Sie verzieht das Gesicht, wirkt ungeduldig. 'Los.'
Ich richte mich noch mal auf, als müsste ich mich umsehen. Sammele Kraft. Lasse mich dann, mit beiden Händen oben am Türrahmen, langsam ins Innere des Wagens herab. Anne macht mir Platz, damit ich nicht auf sie falle, als meine Finger am Blech abrutschen.
'Schaffst du ...', will sie wissen, vollendet den Satz aber nicht. Tritt stattdessen voll aufs Gas. Die Beschleunigung knallt meine Tür zu. Drückt mich in den Sitz und das Blut aus meinen Adern.
'Tut mir leid wegen der Polster ...', drücke ich heraus. Ich ahne, wie sie den Kopf schüttelt, sich aufs Fahren konzentriert.
Während ihre Fahrweise, viel zu schnell für die Innenstadt, mich hin und her wirft, schließe ich die Augen. Kurz, nur fünf Minuten, Mutti.

Ich wache auf, als der Wagen knirschend zum Stehen kommt, auf Kies parkt. Groggy schüttele ich den Kopf, sehe zu, wie Anne auf ihrer Seite aussteigt. Kurz darauf meine Wagentür öffnet und mich an der Jacke packt.
'Komm, ich will kein Aufsehen.'
Zusammen schaffen wir es, mich aus dem Wagen zu bugsieren. Schwach halte ich mich am Dach fest, und sehe mich benommen um. Wir stehen auf einem Parkplatz hinter einem riesigen Condo-Komplex, fünfzehn oder zwanzig Stockwerke. Vor uns liegt ein Eingang, vermutlich der Service-Aufzug.
Sie zieht sanft am Stoff, und ich folge ihr auf das Gebäude zu.
Wir nehmen den in gebürstetem Chrom gestylten Aufzug nach oben. Die rasante Geschwindigkeit hat kaum Zeit, sich in meinem Magen bemerkbar zu machen, bevor uns der Aufzug mit einem soften 'Pling' in einen hellen Flur entlässt. Die gesamte rechte Wand besteht aus Glas, und ich bin versucht, mich auf der anderen Seite abzustützen. Leichter Schwindel, obwohl ich eher nicht unter Höhenangst leide. Ich kann mich bremsen: Die eierschalenfarbene Wand würde mir meine verschmierten Pfoten vermutlich nicht verzeihen. Anne wäre eventuell ebenfalls weniger nachsichtig als bei ihrem Wagen.

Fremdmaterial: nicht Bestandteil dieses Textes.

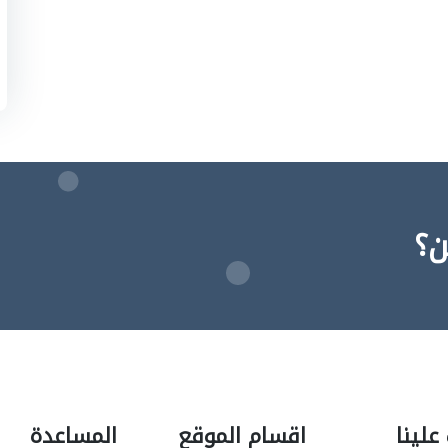
ن؟
علينا
اقسام الموقع
المساعدة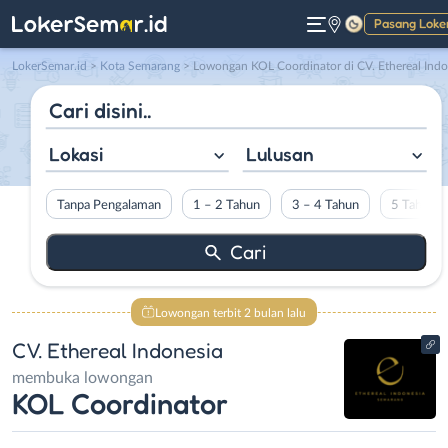
Pasang Loke
Gelap
LokerSemar.id
>
Kota Semarang
> Lowongan KOL Coordinator di CV. Ethereal Indonesia
Lokasi
Lulusan
Tanpa Pengalaman
1 – 2 Tahun
3 – 4 Tahun
5 Tahun L
Lowongan terbit 2 bulan lalu
CV. Ethereal Indonesia
membuka lowongan
KOL Coordinator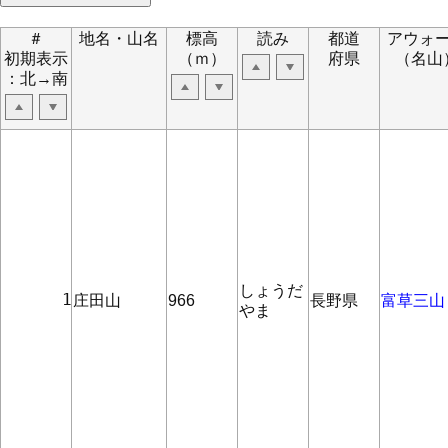
＃
地名・山名
標高
読み
都道
アウォ
初期表示
（ｍ）
府県
（名山
：北→南
しょうだ
      1
庄田山
966
長野県
富草三山
やま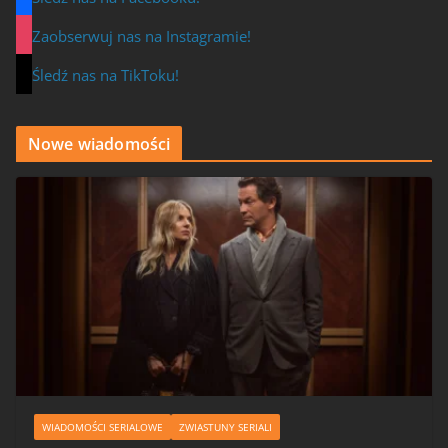
Zaobserwuj nas na Instagramie!
Śledź nas na TikToku!
Nowe wiadomości
WIADOMOŚCI SERIALOWE
ZWIASTUNY SERIALI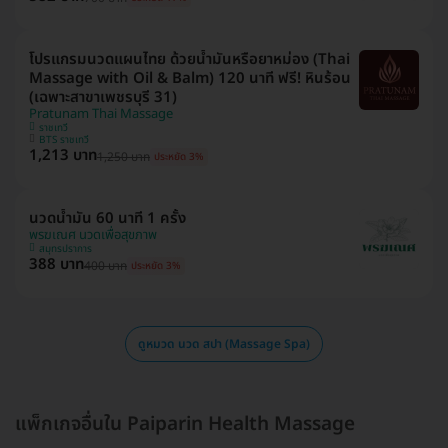
โปรแกรมนวดแผนไทย ด้วยน้ำมันหรือยาหม่อง (Thai
Massage with Oil & Balm) 120 นาที ฟรี! หินร้อน
(เฉพาะสาขาเพชรบุรี 31)
Pratunam Thai Massage
ราชเทวี
BTS ราชเทวี
1,213 บาท
1,250 บาท
ประหยัด 3%
นวดน้ำมัน 60 นาที 1 ครั้ง
พรฆเณศ นวดเพื่อสุขภาพ
สมุทรปราการ
388 บาท
400 บาท
ประหยัด 3%
ดูหมวด นวด สปา (Massage Spa)
แพ็กเกจอื่นใน Paiparin Health Massage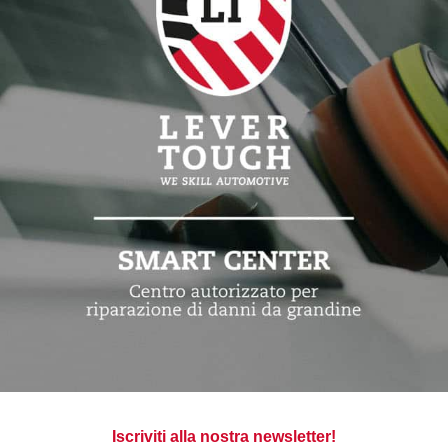
Iscriviti alla nostra newsletter!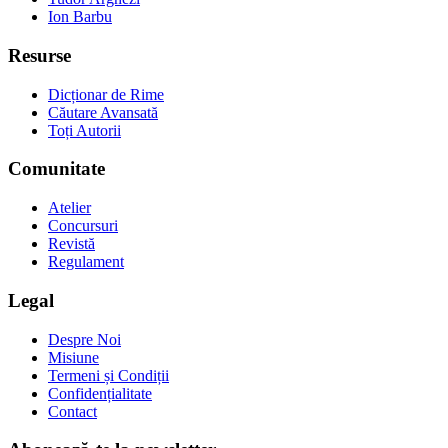
Ion Barbu
Resurse
Dicționar de Rime
Căutare Avansată
Toți Autorii
Comunitate
Atelier
Concursuri
Revistă
Regulament
Legal
Despre Noi
Misiune
Termeni și Condiții
Confidențialitate
Contact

Sie tippt einen Code in eine der Türen aus dunklem Edelholz, die sich mit einem leisen Klicken öffnet. Die junge Frau betritt die Wohnung vor mir und hält die Tür einladend auf.
Drinnen ist es genauso hell wie draußen - die gesamte Front des Condos besteht aus Glas und bietet einen unglaublichen Blick über die Industrie-Anlagen von Belfast und den Hafen. In der Ferne kann ich Harland & Wolff erkennen. Das Appartement ist riesig uns erstreckt sich über die gesamte Fläche des Stockwerkes.
'Willst du was trinken? Setz dich!' Sie deutet mit der Hand auf den Wohnbereich vor den großen Fenstern. Ich nicke schwach und schlurfe hinüber. Bevor ich mich matt auf eines der Sofas sinken lassen kann, berührt mich ihre Hand an der Schulter. Mit einem entschuldigenden Lächeln breitet sie eine dunkle Decke mit Tartan-Muster über den Polstern aus.
Ich nicke und lasse mich fallen.

'Hey Baby, what's cookin‘?', weckt mich Mollys Stimme abrupt auf. Ich fahre aus der Couch hoch - der heiße Schmerz in meiner Seite lässt mich sofort wieder zurücksinken.
'Fuck!' stöhne ich, während sie sich neben mich setzt.
Sie legt mir eine kühle Hand an die Stirn. Unwillkürlich schließe ich die Augen.
'Du glühst, Sweetie!'
No shit, Sherlock! Dabei fühle ich mich wie der gesunde Morgen. Ich rolle mit den Augen und beantworte ihr Lächeln mit zusammen gezogenen Augenbrauen.
'Was baust du für Scheiße, Kleiner?', sagt sie und erhebt sich. 'Bringst du mir den Melissengeist?'
Anne antwortet nicht - oder wenn, stumm. Ich schließe die Augen. Hatte mir das Ende meines ersten Jobs als Hitman anders vorgestellt, als sich zerfetzt auf dem Designer-Sofa von zwei high-class Lesben gesund pflegen zu lassen. Ich muss grinsen.
Auf der anderen Seite - warum eigentlich nicht?
Das Lächeln vergeht mir schlagartig. Ich bin mir nicht sicher, welche Scheiße genau ich dort im Kino gebaut habe - gut gelaufen ist der Job nicht, soviel steht fest.
Mit einem Seufzer lehne ich mich zurück und lasse den Blick über den grauen Himmel und die genauso graue Bucht da drunter wandern. Von Norden, aus dem Atlantik, zieht ein Sturm mit dichten Wolken auf.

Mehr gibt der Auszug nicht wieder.